К концу поездки пришел вызов на конкурс артистов эстрады в Москве. Мы подавали заявку просто так, наобум, – и вот вызов пришел, и мы, не доиграв в Ростове два концерта, сделали перерыв и вылетели в Москву с делегацией одесской филармонии.

Давно мы не были в Москве. Миша и Витя разбежались кто куда, а я остался волноваться, повторять специально написанный Жванецким текст – позитивный, для комиссии, под названием «Не гаснуть!» (мы его называли «Не тухнуть!»).

Конкурс начинался с девяти утра в ЦДРИ. Без четверти девять – нет ни Миши, ни Вити.

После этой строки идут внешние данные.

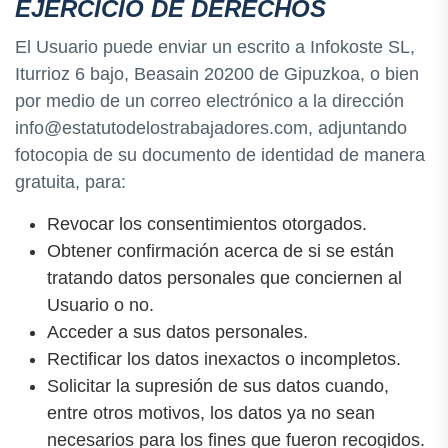
EJERCICIO DE DERECHOS
El Usuario puede enviar un escrito a Infokoste SL,
Iturrioz 6 bajo, Beasain 20200 de Gipuzkoa, o bien
por medio de un correo electrónico a la dirección
info@estatutodelostrabajadores.com, adjuntando
fotocopia de su documento de identidad de manera
gratuita, para:
Revocar los consentimientos otorgados.
Obtener confirmación acerca de si se están
tratando datos personales que conciernen al
Usuario o no.
Acceder a sus datos personales.
Rectificar los datos inexactos o incompletos.
Solicitar la supresión de sus datos cuando,
entre otros motivos, los datos ya no sean
necesarios para los fines que fueron recogidos.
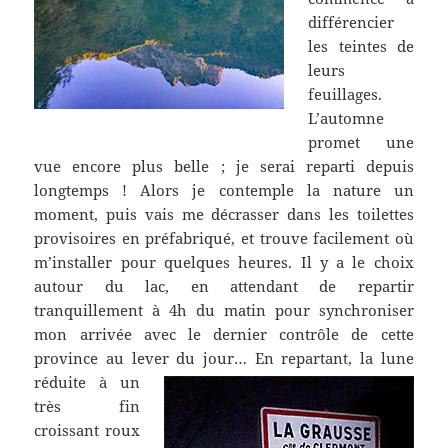
différencier
les teintes de
leurs
feuillages.
L’automne
promet une
vue encore plus belle ; je serai reparti depuis
longtemps ! Alors je contemple la nature un
moment, puis vais me décrasser dans les toilettes
provisoires en préfabriqué, et trouve facilement où
m’installer pour quelques heures. Il y a le choix
autour du lac, en attendant de repartir
tranquillement à 4h du matin pour synchroniser
mon arrivée avec le dernier contrôle de cette
province au lever du jour…
En repartant, la lune
réduite à un
très fin
croissant roux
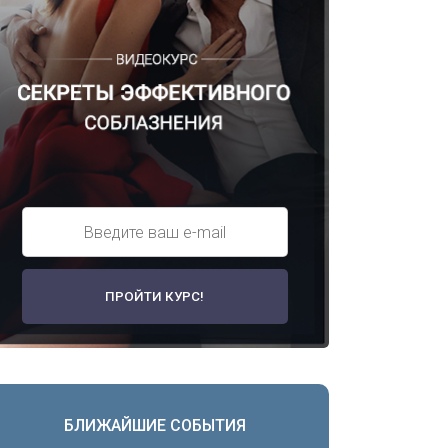
БЛИЖАЙШИЕ СОБЫТИЯ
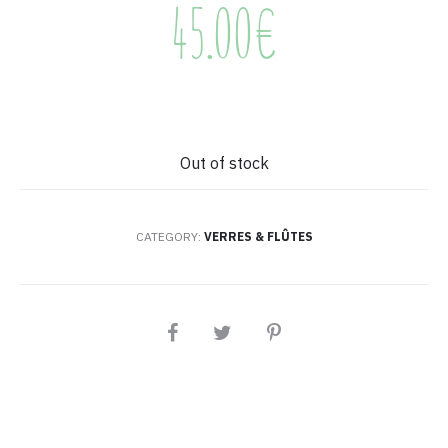
45.00
€
Out of stock
CATEGORY:
VERRES & FLÛTES
PARTAGEZ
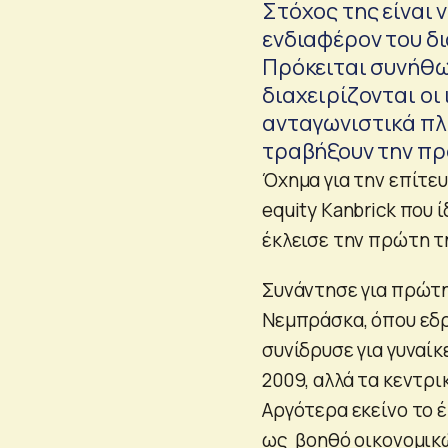
Στόχος της είναι 
ενδιαφέρον του δι
Πρόκειται συνήθως
διαχειρίζονται οι
ανταγωνιστικά πλε
τραβήξουν την πρ
Όχημα για την επίτευ
equity Kanbrick που 
έκλεισε την πρώτη τη
Συνάντησε για πρώτη
Νεμπράσκα, όπου εδρε
συνίδρυσε για γυναίκ
2009, αλλά τα κεντρι
Αργότερα εκείνο το έ
ως βοηθό οικονομικώ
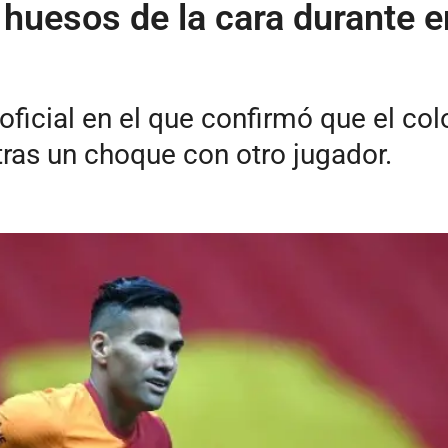
 huesos de la cara durante e
oficial en el que confirmó que el co
 tras un choque con otro jugador.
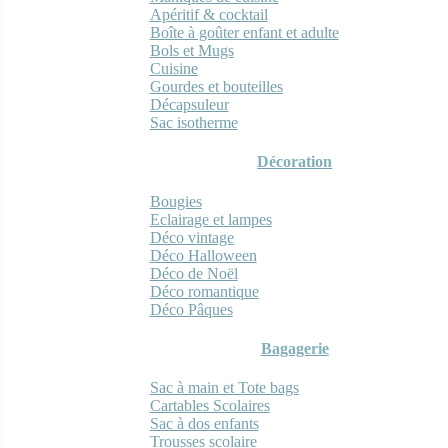
Apéritif & cocktail
Boîte à goûter enfant et adulte
Bols et Mugs
Cuisine
Gourdes et bouteilles
Décapsuleur
Sac isotherme
Décoration
Bougies
Eclairage et lampes
Déco vintage
Déco Halloween
Déco de Noël
Déco romantique
Déco Pâques
Bagagerie
Sac à main et Tote bags
Cartables Scolaires
Sac à dos enfants
Trousses scolaire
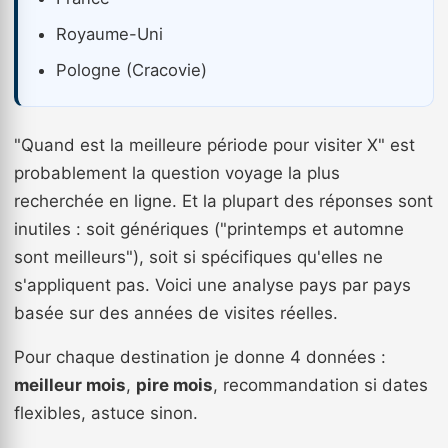
Royaume-Uni
Pologne (Cracovie)
"Quand est la meilleure période pour visiter X" est
probablement la question voyage la plus
recherchée en ligne. Et la plupart des réponses sont
inutiles : soit génériques ("printemps et automne
sont meilleurs"), soit si spécifiques qu'elles ne
s'appliquent pas. Voici une analyse pays par pays
basée sur des années de visites réelles.
Pour chaque destination je donne 4 données :
meilleur mois
,
pire mois
, recommandation si dates
flexibles, astuce sinon.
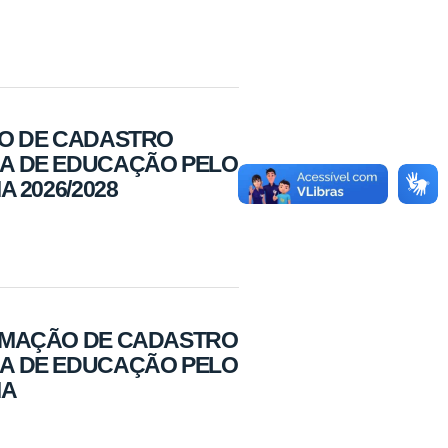
ÃO DE CADASTRO
MA DE EDUCAÇÃO PELO
 2026/2028
ORMAÇÃO DE CADASTRO
MA DE EDUCAÇÃO PELO
MA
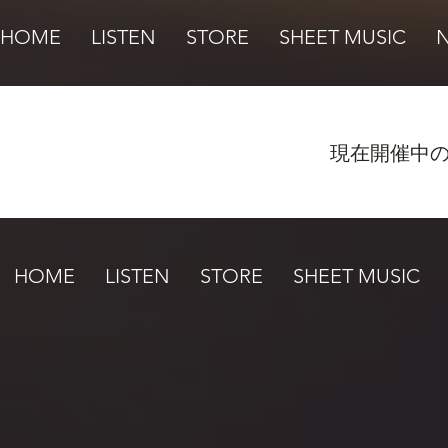
HOME
LISTEN
STORE
SHEET MUSIC
現在開催中
HOME
LISTEN
STORE
SHEET MUSIC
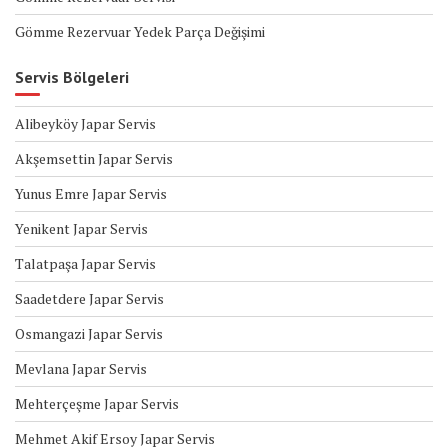
Gömme Rezervuar Yedek Parça Değişimi
Servis Bölgeleri
Alibeyköy Japar Servis
Akşemsettin Japar Servis
Yunus Emre Japar Servis
Yenikent Japar Servis
Talatpaşa Japar Servis
Saadetdere Japar Servis
Osmangazi Japar Servis
Mevlana Japar Servis
Mehterçeşme Japar Servis
Mehmet Akif Ersoy Japar Servis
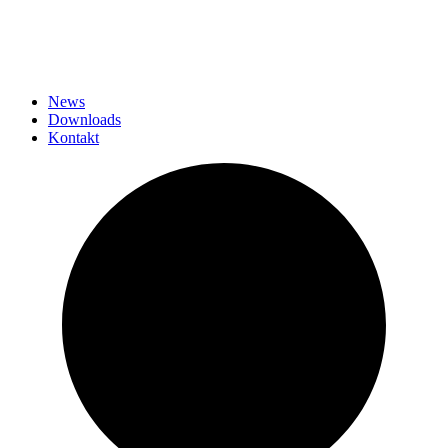
News
Downloads
Kontakt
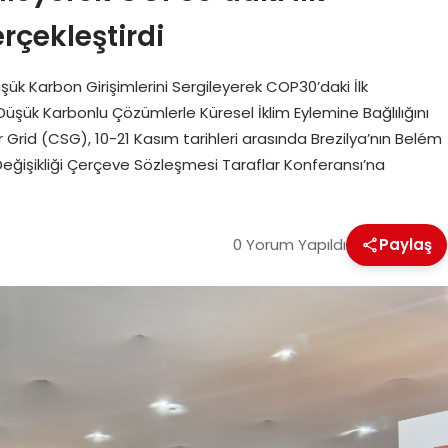
rçekleştirdi
şük Karbon Girişimlerini Sergileyerek COP30’daki İlk
Düşük Karbonlu Çözümlerle Küresel İklim Eylemine Bağlılığını
Grid (CSG), 10-21 Kasım tarihleri arasında Brezilya’nın Belém
 Değişikliği Çerçeve Sözleşmesi Taraflar Konferansı’na
0 Yorum Yapıldı
Paylaş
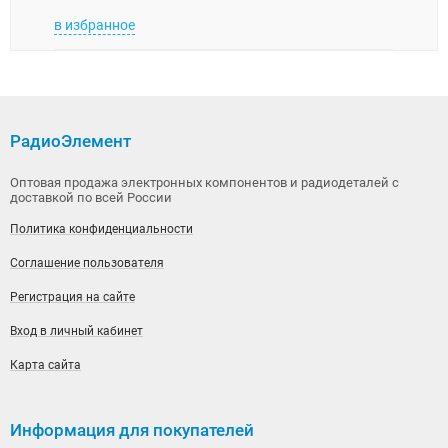
в избранное
в изб
РадиоЭлемент
Оптовая продажа электронных компонентов и радиодеталей с
доставкой по всей России
Политика конфиденциальности
Соглашение пользователя
Регистрация на сайте
Вход в личный кабинет
Карта сайта
Информация для покупателей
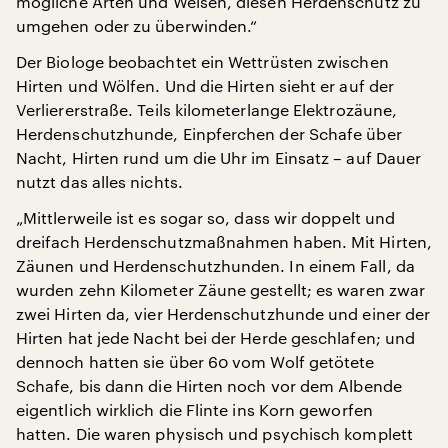
mögliche Arten und Weisen, diesen Herdenschutz zu
umgehen oder zu überwinden.“
Der Biologe beobachtet ein Wettrüsten zwischen
Hirten und Wölfen. Und die Hirten sieht er auf der
Verliererstraße. Teils kilometerlange Elektrozäune,
Herdenschutzhunde, Einpferchen der Schafe über
Nacht, Hirten rund um die Uhr im Einsatz – auf Dauer
nutzt das alles nichts.
„Mittlerweile ist es sogar so, dass wir doppelt und
dreifach Herdenschutzmaßnahmen haben. Mit Hirten,
Zäunen und Herdenschutzhunden. In einem Fall, da
wurden zehn Kilometer Zäune gestellt; es waren zwar
zwei Hirten da, vier Herdenschutzhunde und einer der
Hirten hat jede Nacht bei der Herde geschlafen; und
dennoch hatten sie über 60 vom Wolf getötete
Schafe, bis dann die Hirten noch vor dem Albende
eigentlich wirklich die Flinte ins Korn geworfen
hatten. Die waren physisch und psychisch komplett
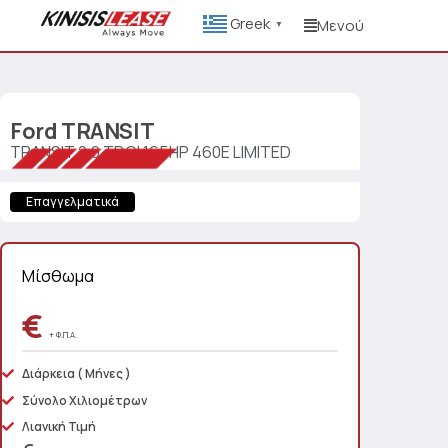
Greek
Μενού
▼
Ford
TRANSIT
TRANSIT 2.0 TDCI 165HP 460E LIMITED
Επαγγελματικά
Μίσθωμα
€
+ Φ.Π.Α.
Διάρκεια
( Μήνες )
Σύνολο Χιλιομέτρων
Λιανική Τιμή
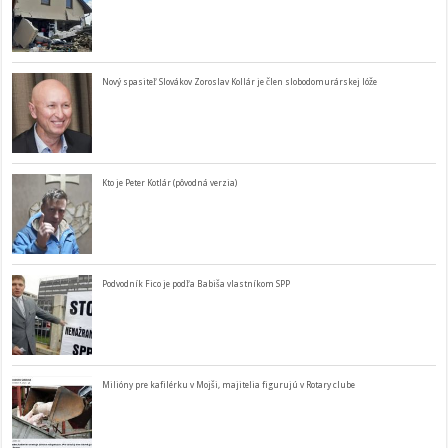
Nový spasiteľ Slovákov Zoroslav Kollár je člen slobodomurárskej lóže
Kto je Peter Kotlár (pôvodná verzia)
Podvodník Fico je podľa Babiša vlastníkom SPP
Milióny pre kafilérku v Mojši, majitelia figurujú v Rotary clube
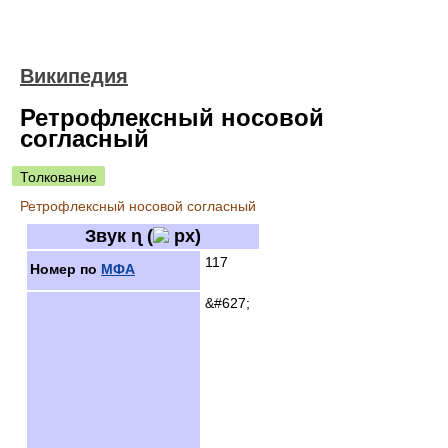
Википедия
Ретрофлексный носовой
согласный
Толкование
Ретрофлексный носовой согласный
Звук
ɳ
(
)
117
Номер по
МФА
&#627;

Бегает секретарша, спрашивает, что мы будем играть, а я ничего не могу ответить: мы всегда решали, что играть, в последний момент. Появляется спокойный, как всегда, Витя, а за ним возбужденный Миша. Мы стоим и не знаем, что играть. Наконец объявляют наши фамилии, мы выходим, раздаются аплодисменты, хотя аплодировать на конкурсе запрещается. В жюри народные артисты, работники аппарата. Председателем жюри должен был быть Райкин, но, на наше счастье, в последний момент он отказался (у него были очередные неприятности с министром культуры), и председателем стал Любезнов.